→ Work item
Can you extract every one of the lines below word for word, leaving the picture markers out of your answer?

[[ Dataset extract, beginning ]]

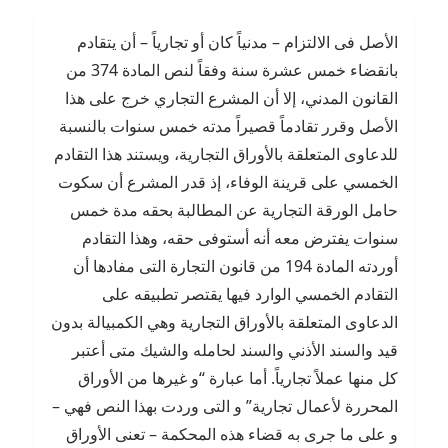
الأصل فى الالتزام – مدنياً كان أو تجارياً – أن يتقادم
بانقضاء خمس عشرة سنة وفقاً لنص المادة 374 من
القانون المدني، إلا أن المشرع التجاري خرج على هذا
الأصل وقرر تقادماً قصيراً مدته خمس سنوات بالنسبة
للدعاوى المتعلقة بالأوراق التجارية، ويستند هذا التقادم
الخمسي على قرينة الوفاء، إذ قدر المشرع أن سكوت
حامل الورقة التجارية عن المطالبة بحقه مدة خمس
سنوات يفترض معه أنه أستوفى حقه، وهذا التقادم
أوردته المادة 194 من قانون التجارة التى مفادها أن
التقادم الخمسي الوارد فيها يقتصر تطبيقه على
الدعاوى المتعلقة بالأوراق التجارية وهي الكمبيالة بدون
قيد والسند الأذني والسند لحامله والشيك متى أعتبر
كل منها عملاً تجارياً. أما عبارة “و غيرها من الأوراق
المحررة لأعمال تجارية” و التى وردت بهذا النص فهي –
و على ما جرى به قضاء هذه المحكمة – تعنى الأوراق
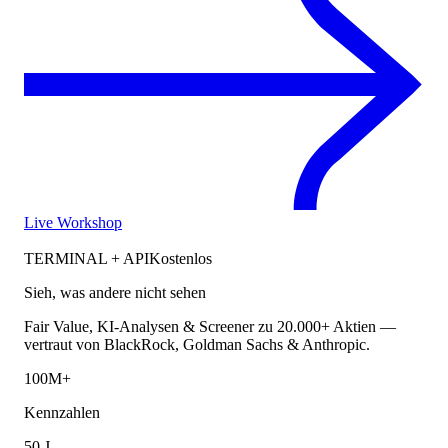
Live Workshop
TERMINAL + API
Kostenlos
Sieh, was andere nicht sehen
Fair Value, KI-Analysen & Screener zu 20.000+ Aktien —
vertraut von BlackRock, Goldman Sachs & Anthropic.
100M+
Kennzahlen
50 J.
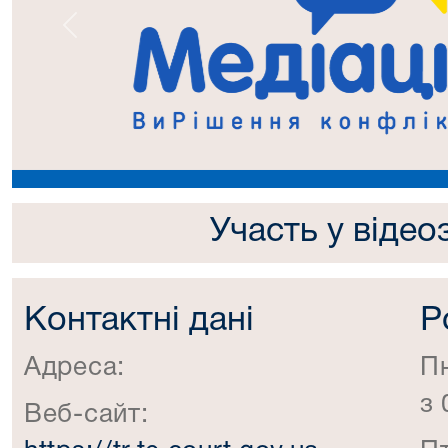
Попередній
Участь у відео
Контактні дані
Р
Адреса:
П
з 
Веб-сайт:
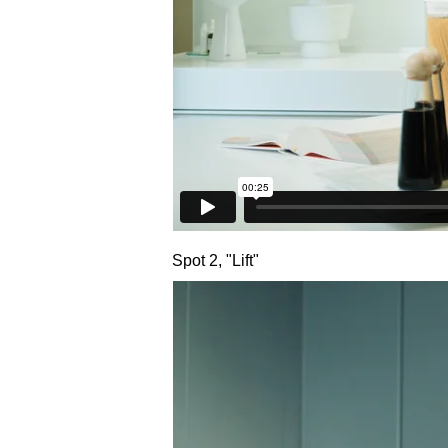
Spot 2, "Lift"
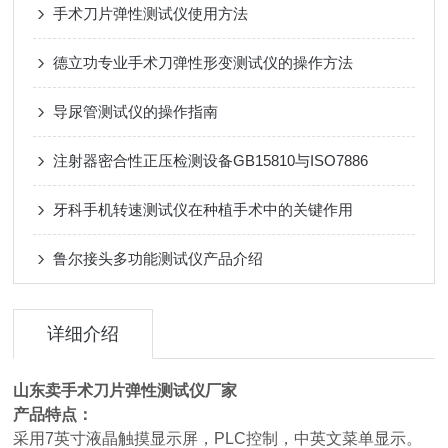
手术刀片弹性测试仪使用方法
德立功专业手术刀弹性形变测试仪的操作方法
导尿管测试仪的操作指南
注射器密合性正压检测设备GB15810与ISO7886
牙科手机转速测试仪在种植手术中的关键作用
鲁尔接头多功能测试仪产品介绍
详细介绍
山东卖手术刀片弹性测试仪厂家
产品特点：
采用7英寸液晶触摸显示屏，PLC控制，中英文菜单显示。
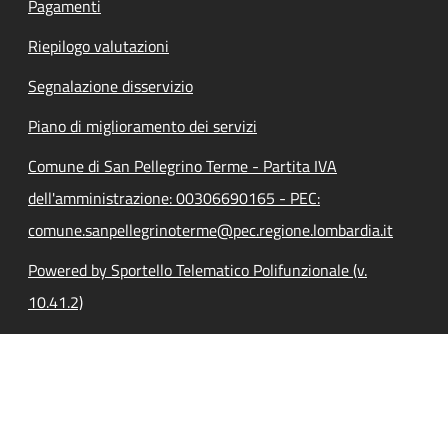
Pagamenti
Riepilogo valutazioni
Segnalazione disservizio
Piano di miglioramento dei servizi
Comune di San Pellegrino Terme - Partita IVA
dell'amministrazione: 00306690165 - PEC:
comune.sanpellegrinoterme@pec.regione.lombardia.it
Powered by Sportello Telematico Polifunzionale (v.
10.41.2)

[[ Dataset extract, end ]]

→ Result of the task
الأصل فى الالتزام – مدنياً كان أو تجارياً – أن يتقادم
بانقضاء خمس عشرة سنة وفقاً لنص المادة 374 من
القانون المدني، إلا أن المشرع التجاري خرج على هذا
الأصل وقرر تقادماً قصيراً مدته خمس سنوات بالنسبة
للدعاوى المتعلقة بالأوراق التجارية، ويستند هذا التقادم
الخمسي على قرينة الوفاء، إذ قدر المشرع أن سكوت
حامل الورقة التجارية عن المطالبة بحقه مدة خمس
سنوات يفترض معه أنه أستوفى حقه، وهذا التقادم
أوردته المادة 194 من قانون التجارة التى مفادها أن
التقادم الخمسي الوارد فيها يقتصر تطبيقه على
الدعاوى المتعلقة بالأوراق التجارية وهي الكمبيالة بدون
قيد والسند الأذني والسند لحامله والشيك متى أعتبر
كل منها عملاً تجارياً. أما عبارة “و غيرها من الأوراق
المحررة لأعمال تجارية” و التى وردت بهذا النص فهي –
و على ما جرى به قضاء هذه المحكمة – تعنى الأوراق
Live Workshop
TERMINAL + API
Kostenlos
Sieh, was andere nicht sehen
Fair Value, KI-Analysen & Screener zu 20.000+ Aktien —
vertraut von BlackRock, Goldman Sachs & Anthropic.
100M+
Kennzahlen
50 J.
Попередній
Участь у відео
Контактні дані
Р
Адреса:
П
з 
Веб-сайт:
Spot 2, "Lift"
手术刀片弹性测试仪使用方法
德立功专业手术刀弹性形变测试仪的操作方法
导尿管测试仪的操作指南
注射器密合性正压检测设备GB15810与ISO7886
牙科手机转速测试仪在种植手术中的关键作用
鲁尔接头多功能测试仪产品介绍
详细介绍
山东卖手术刀片弹性测试仪厂家
产品特点：
采用7英寸液晶触摸显示屏，PLC控制，中英文菜单显示。
Pagamenti
Riepilogo valutazioni
Segnalazione disservizio
Piano di miglioramento dei servizi
Comune di San Pellegrino Terme - Partita IVA
dell'amministrazione: 00306690165 - PEC:
comune.sanpellegrinoterme@pec.regione.lombardia.it
Powered by Sportello Telematico Polifunzionale (v.
10.41.2)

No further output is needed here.